Connecting to a Hive Data Source on Hadoop

You can create a Hive data source natively on Hadoop, without using JDBC. It is much faster than connecting to Hive over JDBC, and it has support for running HiveQL queries on the HQL Execute operator.

Adding a Hive data source is very similar to adding a Hadoop data source. No extra JARs are needed to get Hive functionality.

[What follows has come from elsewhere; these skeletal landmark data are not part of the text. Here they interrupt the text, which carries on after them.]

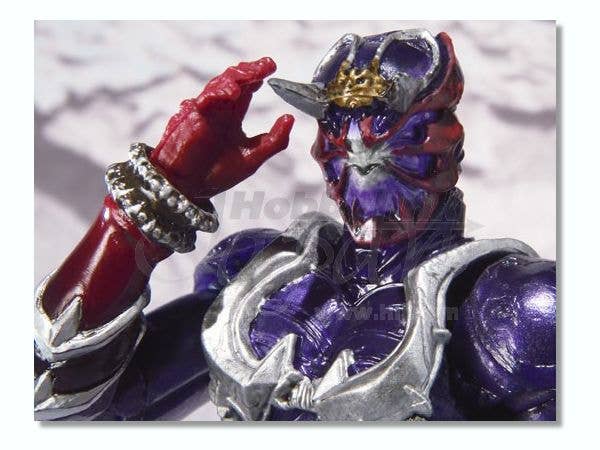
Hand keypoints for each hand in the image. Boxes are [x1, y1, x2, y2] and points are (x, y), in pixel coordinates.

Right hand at [150, 57, 293, 201]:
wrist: (191, 189)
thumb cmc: (217, 174)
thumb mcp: (253, 158)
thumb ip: (273, 140)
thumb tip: (290, 118)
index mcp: (233, 117)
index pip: (248, 90)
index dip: (258, 75)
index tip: (272, 67)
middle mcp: (220, 111)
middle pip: (234, 80)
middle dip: (250, 70)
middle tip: (266, 65)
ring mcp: (205, 112)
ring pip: (218, 85)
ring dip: (235, 78)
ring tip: (251, 76)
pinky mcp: (192, 119)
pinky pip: (203, 100)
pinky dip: (216, 94)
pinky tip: (231, 93)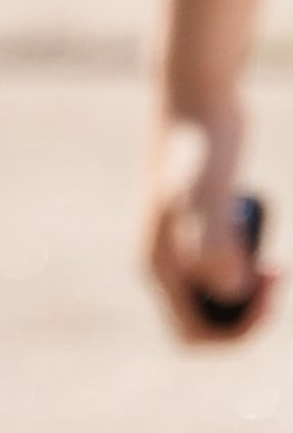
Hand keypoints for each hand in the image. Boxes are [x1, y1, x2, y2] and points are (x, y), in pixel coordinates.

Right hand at [147, 109, 274, 342]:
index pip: (194, 334)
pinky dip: (249, 266)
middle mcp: (164, 258)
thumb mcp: (211, 197)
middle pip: (207, 320)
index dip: (238, 331)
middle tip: (275, 277)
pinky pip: (225, 268)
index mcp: (156, 262)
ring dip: (249, 292)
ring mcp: (180, 241)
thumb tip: (231, 287)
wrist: (198, 98)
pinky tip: (262, 239)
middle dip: (247, 314)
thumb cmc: (202, 147)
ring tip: (271, 263)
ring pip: (218, 296)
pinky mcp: (200, 223)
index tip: (267, 292)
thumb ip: (216, 245)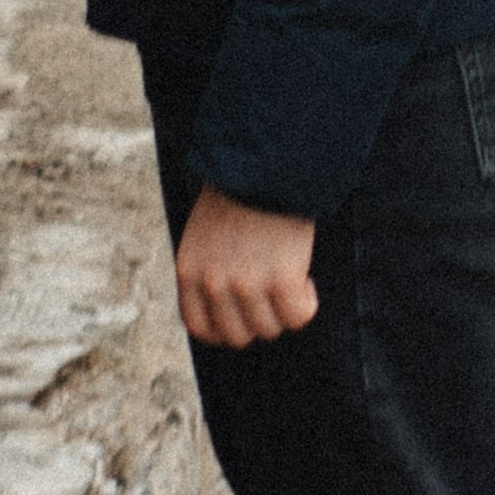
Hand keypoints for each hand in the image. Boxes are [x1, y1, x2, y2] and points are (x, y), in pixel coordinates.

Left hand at [175, 186, 318, 347]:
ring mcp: (246, 284)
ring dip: (283, 309)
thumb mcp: (204, 232)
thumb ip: (209, 269)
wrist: (265, 159)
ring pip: (270, 328)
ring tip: (290, 278)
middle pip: (238, 335)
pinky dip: (306, 303)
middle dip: (257, 319)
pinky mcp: (281, 279)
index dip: (225, 328)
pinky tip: (305, 279)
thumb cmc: (239, 191)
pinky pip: (298, 316)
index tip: (244, 315)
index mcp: (189, 270)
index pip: (200, 328)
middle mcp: (213, 282)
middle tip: (271, 293)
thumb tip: (229, 309)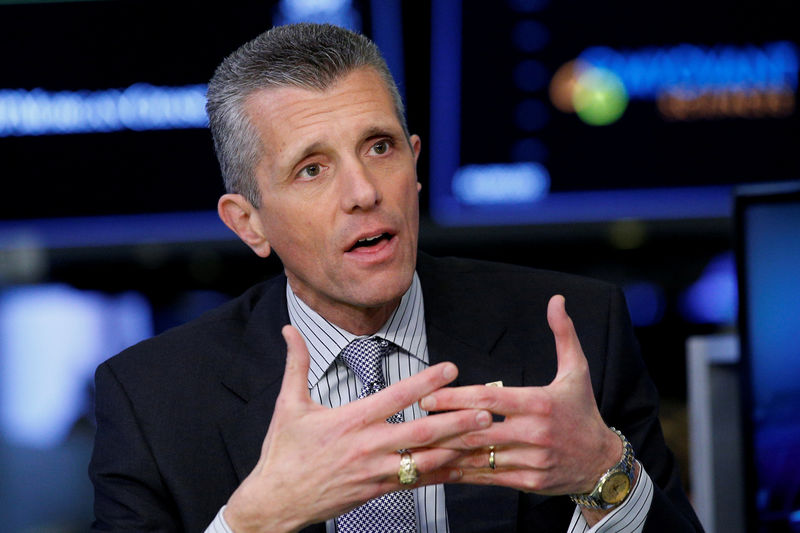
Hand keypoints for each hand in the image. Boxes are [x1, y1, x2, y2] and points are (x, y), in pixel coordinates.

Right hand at [224, 325, 492, 532]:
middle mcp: (368, 446)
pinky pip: (415, 482)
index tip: (450, 369)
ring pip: (425, 459)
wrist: (277, 501)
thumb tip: (289, 329)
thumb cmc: (283, 452)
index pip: (396, 396)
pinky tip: (459, 467)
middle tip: (485, 411)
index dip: (425, 382)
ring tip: (482, 437)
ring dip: (456, 447)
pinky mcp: (377, 490)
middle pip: (421, 431)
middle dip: (456, 421)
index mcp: (351, 420)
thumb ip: (296, 364)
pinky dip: (439, 474)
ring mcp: (375, 471)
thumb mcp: (288, 404)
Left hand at [419, 295, 621, 496]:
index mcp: (539, 403)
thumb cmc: (583, 412)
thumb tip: (556, 300)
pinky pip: (489, 477)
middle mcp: (534, 433)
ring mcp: (531, 460)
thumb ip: (563, 334)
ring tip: (421, 446)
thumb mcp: (577, 371)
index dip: (455, 398)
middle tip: (415, 420)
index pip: (488, 398)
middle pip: (477, 429)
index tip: (428, 396)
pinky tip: (443, 468)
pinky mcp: (529, 483)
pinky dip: (463, 473)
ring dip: (448, 452)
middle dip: (443, 425)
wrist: (602, 462)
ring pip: (480, 457)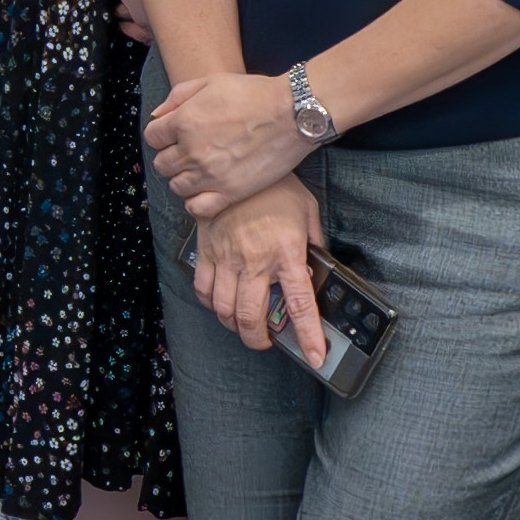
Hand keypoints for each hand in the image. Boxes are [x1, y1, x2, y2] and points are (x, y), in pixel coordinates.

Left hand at [149, 71, 314, 220]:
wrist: (293, 114)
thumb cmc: (254, 94)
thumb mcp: (210, 81)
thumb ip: (178, 96)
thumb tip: (158, 115)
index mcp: (184, 122)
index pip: (152, 137)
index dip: (162, 134)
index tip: (174, 134)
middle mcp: (192, 151)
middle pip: (161, 164)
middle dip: (171, 156)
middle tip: (189, 150)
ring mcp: (211, 175)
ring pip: (176, 186)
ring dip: (183, 177)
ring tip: (200, 169)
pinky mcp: (231, 192)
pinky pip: (197, 208)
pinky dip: (196, 201)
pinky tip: (206, 190)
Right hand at [192, 175, 328, 365]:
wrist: (238, 162)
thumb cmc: (278, 187)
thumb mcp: (308, 213)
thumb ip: (314, 245)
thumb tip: (316, 270)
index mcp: (287, 254)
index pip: (300, 306)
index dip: (309, 337)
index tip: (315, 356)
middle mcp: (255, 262)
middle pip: (252, 318)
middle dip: (260, 340)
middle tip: (267, 341)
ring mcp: (227, 258)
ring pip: (224, 310)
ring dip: (235, 325)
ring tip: (244, 325)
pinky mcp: (207, 250)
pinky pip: (203, 289)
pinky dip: (211, 304)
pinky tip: (220, 303)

Note: Configuring Kerberos on Hive is a similar process to configuring Kerberos on Hadoop, with the following additions.
  • You must add hive.metastore.kerberos.principal.
  • When you create the data source, you must add the following two parameters.
    • stack.version=2.3.4.0-3485 - This parameter is essential for running jobs on the server. (If the value 2.3.4.0-3485 does not work, try 2.3.6.0-3796).
    • hive.additional.parameter.disabled=true - This parameter is necessary for the stack.version parameter to be accepted. If this parameter is not set, the connection returns the error "stack.version cannot be changed at runtime".

Prerequisites

You must have write access on the server where Team Studio is installed.

Procedure

  1. From the menu, select Data.
  2. Select Add Data Source.
  3. In the Add Data Source dialog box, choose Hadoop Hive from the Data Source Type drop-down list.

    The only thing different from the section about Hadoop in Hadoop Data Sources is that the user needs to specify the Hive Metastore location. This location can be found in the file hive-site.xml on the cluster configuration and usually starts with thrift://.